Genesis already shows surety in personal form — Judah pleads for Benjamin: "your slave became surety for the lad to my father, saying, If I don't bring him to you, then I will bear the blame to my father forever" (Gen 44:32). Proverbs treats this kind of pledging-for-another as a near-disaster. The opening warning is extended:

"My son, if you have become surety for your fellow man, If you have stricken your hands for a stranger; You are snared with the words of your mouth ... Deliver yourself as a roe from the hand [of the hunter], And as a bird from the hand of the fowler" (Prov 6:1-5).

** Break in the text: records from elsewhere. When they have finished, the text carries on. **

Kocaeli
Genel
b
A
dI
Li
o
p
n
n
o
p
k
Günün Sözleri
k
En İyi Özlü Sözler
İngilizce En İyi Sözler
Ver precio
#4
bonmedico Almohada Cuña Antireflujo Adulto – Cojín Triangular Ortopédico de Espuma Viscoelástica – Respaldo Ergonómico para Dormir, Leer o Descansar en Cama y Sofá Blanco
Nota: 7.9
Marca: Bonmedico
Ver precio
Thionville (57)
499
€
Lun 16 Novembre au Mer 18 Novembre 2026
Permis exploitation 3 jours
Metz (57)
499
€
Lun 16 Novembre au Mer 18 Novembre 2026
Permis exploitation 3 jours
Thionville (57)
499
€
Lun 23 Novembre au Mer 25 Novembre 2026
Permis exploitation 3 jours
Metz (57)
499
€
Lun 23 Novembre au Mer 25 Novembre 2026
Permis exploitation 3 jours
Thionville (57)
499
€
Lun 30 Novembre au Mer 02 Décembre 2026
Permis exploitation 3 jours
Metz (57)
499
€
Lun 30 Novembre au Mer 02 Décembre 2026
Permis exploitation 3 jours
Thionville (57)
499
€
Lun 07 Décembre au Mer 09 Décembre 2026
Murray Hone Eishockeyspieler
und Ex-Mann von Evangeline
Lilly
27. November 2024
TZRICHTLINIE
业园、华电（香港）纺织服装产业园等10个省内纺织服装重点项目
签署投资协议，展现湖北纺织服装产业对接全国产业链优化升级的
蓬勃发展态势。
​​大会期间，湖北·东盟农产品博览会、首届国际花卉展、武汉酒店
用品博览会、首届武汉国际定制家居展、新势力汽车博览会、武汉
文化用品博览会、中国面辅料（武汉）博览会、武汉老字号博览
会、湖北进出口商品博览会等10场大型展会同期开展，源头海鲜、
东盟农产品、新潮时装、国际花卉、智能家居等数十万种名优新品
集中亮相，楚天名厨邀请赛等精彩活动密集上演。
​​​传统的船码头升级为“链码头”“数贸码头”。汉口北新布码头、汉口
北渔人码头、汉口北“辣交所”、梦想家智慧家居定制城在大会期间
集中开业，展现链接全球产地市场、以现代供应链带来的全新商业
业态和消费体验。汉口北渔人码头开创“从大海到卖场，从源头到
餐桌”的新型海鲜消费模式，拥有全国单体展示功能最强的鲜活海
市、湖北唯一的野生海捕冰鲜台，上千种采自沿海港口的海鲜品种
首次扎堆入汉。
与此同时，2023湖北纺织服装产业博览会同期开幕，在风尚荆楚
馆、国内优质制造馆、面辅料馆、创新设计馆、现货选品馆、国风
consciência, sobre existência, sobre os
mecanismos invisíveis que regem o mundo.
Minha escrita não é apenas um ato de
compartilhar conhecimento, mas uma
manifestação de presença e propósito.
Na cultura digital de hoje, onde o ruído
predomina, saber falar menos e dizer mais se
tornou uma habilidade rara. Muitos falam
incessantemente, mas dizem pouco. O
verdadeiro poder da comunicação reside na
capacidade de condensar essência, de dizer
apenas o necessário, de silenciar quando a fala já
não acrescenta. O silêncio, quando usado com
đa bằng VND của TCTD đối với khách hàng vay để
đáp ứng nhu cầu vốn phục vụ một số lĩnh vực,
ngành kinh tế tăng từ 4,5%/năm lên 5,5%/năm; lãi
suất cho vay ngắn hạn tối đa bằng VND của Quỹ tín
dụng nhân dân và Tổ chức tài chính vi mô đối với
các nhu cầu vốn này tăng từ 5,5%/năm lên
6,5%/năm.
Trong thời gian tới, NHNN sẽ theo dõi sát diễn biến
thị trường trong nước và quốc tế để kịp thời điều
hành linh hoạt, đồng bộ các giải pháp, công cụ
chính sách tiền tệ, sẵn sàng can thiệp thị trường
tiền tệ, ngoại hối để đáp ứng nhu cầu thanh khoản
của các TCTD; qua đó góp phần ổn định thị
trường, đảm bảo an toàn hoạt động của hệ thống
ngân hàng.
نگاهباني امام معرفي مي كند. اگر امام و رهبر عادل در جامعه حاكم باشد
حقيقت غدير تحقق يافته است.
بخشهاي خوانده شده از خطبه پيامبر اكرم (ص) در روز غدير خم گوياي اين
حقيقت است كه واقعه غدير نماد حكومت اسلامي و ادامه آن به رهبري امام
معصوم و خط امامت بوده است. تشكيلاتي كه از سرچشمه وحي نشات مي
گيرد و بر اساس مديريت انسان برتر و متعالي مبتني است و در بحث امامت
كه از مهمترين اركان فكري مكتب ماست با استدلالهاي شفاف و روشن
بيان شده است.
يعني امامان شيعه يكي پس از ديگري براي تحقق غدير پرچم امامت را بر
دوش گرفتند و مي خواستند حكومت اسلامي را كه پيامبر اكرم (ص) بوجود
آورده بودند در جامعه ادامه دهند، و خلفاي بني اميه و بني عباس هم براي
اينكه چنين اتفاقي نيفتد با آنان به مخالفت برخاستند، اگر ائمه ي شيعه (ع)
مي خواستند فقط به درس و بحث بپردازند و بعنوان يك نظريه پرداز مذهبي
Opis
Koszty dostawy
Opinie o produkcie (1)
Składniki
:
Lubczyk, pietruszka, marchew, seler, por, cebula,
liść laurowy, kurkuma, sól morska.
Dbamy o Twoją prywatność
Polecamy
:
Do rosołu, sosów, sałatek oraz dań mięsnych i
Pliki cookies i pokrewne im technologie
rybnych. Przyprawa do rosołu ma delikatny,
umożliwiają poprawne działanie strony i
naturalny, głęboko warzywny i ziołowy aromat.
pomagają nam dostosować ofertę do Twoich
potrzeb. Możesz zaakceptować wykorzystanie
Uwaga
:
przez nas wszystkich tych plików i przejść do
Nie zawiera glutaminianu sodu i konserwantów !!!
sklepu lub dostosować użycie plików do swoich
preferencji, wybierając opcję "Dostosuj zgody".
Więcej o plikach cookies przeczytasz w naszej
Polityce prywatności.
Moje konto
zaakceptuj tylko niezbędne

The collected proverbs reinforce it from several angles: "He who is surety for a stranger will smart for it; But he who hates suretyship is secure" (Prov 11:15); "[A] man void of understanding strikes hands, And becomes surety in the presence of his fellow man" (Prov 17:18); "Don't be one of those who strikes hands, [Or] of those who are sureties for debts" (Prov 22:26). And procedurally, the text twice gives the lender hard advice on how to handle the man foolish enough to do it: "Take his garment who is surety for a stranger; And hold him in pledge [who is surety] for foreigners" (Prov 20:16; restated in Prov 27:13). Even the borrower-without-means is warned the bedding will go: "If you have not with which to pay, Why should he take away your bed from under you?" (Prov 22:27).